### Supplied data
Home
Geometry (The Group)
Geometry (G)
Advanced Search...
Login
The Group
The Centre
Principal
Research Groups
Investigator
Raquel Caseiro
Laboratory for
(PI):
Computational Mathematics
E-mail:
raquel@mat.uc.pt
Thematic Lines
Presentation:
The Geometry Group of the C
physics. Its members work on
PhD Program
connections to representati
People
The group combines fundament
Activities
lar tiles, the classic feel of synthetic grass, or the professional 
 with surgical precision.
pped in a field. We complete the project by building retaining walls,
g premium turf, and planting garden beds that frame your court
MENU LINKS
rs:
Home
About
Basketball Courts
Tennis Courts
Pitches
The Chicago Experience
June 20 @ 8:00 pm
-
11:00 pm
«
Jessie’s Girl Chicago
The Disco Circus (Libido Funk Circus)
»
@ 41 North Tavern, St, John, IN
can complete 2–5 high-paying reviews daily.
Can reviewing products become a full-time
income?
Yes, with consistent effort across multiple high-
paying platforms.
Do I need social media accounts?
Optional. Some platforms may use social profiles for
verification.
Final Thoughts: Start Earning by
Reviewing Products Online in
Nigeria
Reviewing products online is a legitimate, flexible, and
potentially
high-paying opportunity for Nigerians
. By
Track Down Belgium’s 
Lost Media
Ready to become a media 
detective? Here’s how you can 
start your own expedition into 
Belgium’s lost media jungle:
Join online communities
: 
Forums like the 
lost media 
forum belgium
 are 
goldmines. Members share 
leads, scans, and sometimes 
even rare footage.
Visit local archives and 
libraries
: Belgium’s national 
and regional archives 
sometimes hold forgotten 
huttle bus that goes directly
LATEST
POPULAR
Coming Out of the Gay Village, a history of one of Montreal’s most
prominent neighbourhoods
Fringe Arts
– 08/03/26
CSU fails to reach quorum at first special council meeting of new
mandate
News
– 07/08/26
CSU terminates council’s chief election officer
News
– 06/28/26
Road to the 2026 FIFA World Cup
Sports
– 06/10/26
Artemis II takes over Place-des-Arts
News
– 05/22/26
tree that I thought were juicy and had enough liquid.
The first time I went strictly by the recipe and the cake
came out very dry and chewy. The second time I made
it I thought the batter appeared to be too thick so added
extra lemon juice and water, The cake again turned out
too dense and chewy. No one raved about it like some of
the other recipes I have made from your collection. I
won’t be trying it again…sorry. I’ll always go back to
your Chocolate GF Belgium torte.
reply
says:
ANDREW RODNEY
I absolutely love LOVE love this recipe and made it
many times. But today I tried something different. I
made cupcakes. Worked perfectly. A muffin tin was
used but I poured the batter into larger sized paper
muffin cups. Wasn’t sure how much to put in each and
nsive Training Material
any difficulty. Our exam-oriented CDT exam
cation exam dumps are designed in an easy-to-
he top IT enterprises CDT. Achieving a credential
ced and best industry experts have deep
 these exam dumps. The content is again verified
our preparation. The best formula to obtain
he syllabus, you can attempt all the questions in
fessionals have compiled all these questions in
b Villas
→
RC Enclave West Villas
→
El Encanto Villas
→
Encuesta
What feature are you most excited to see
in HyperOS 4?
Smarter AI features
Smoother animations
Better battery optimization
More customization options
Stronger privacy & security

### Work item
All of the data shown above should be printed exactly as given.

### Worked solution
Home
Geometry (The Group)
Geometry (G)
Advanced Search...
Login
The Group
The Centre
Principal
Research Groups
Investigator
Raquel Caseiro
Laboratory for
(PI):
Computational Mathematics
E-mail:
raquel@mat.uc.pt
Thematic Lines
Presentation:
The Geometry Group of the C
physics. Its members work on
PhD Program
connections to representati
People
The group combines fundament
Activities
lar tiles, the classic feel of synthetic grass, or the professional 
 with surgical precision.
pped in a field. We complete the project by building retaining walls,
g premium turf, and planting garden beds that frame your court
MENU LINKS
rs:
Home
About
Basketball Courts
Tennis Courts
Pitches
The Chicago Experience
June 20 @ 8:00 pm
-
11:00 pm
«
Jessie’s Girl Chicago
The Disco Circus (Libido Funk Circus)
»
@ 41 North Tavern, St, John, IN
can complete 2–5 high-paying reviews daily.
Can reviewing products become a full-time
income?
Yes, with consistent effort across multiple high-
paying platforms.
Do I need social media accounts?
Optional. Some platforms may use social profiles for
verification.
Final Thoughts: Start Earning by
Reviewing Products Online in
Nigeria
Reviewing products online is a legitimate, flexible, and
potentially
high-paying opportunity for Nigerians
. By
Track Down Belgium’s 
Lost Media
Ready to become a media 
detective? Here’s how you can 
start your own expedition into 
Belgium’s lost media jungle:
Join online communities
: 
Forums like the 
lost media 
forum belgium
 are 
goldmines. Members share 
leads, scans, and sometimes 
even rare footage.
Visit local archives and 
libraries
: Belgium’s national 
and regional archives 
sometimes hold forgotten 
huttle bus that goes directly
LATEST
POPULAR
Coming Out of the Gay Village, a history of one of Montreal’s most
prominent neighbourhoods
Fringe Arts
– 08/03/26
CSU fails to reach quorum at first special council meeting of new
mandate
News
– 07/08/26
CSU terminates council’s chief election officer
News
– 06/28/26
Road to the 2026 FIFA World Cup
Sports
– 06/10/26
Artemis II takes over Place-des-Arts
News
– 05/22/26
tree that I thought were juicy and had enough liquid.
The first time I went strictly by the recipe and the cake
came out very dry and chewy. The second time I made
it I thought the batter appeared to be too thick so added
extra lemon juice and water, The cake again turned out
too dense and chewy. No one raved about it like some of
the other recipes I have made from your collection. I
won’t be trying it again…sorry. I’ll always go back to
your Chocolate GF Belgium torte.
reply
says:
ANDREW RODNEY
I absolutely love LOVE love this recipe and made it
many times. But today I tried something different. I
made cupcakes. Worked perfectly. A muffin tin was
used but I poured the batter into larger sized paper
muffin cups. Wasn’t sure how much to put in each and
nsive Training Material
any difficulty. Our exam-oriented CDT exam
cation exam dumps are designed in an easy-to-
he top IT enterprises CDT. Achieving a credential
ced and best industry experts have deep
 these exam dumps. The content is again verified
our preparation. The best formula to obtain
he syllabus, you can attempt all the questions in
fessionals have compiled all these questions in
b Villas
→
RC Enclave West Villas
→
El Encanto Villas
→
Encuesta
What feature are you most excited to see
in HyperOS 4?
Smarter AI features
Smoother animations
Better battery optimization
More customization options
Stronger privacy & security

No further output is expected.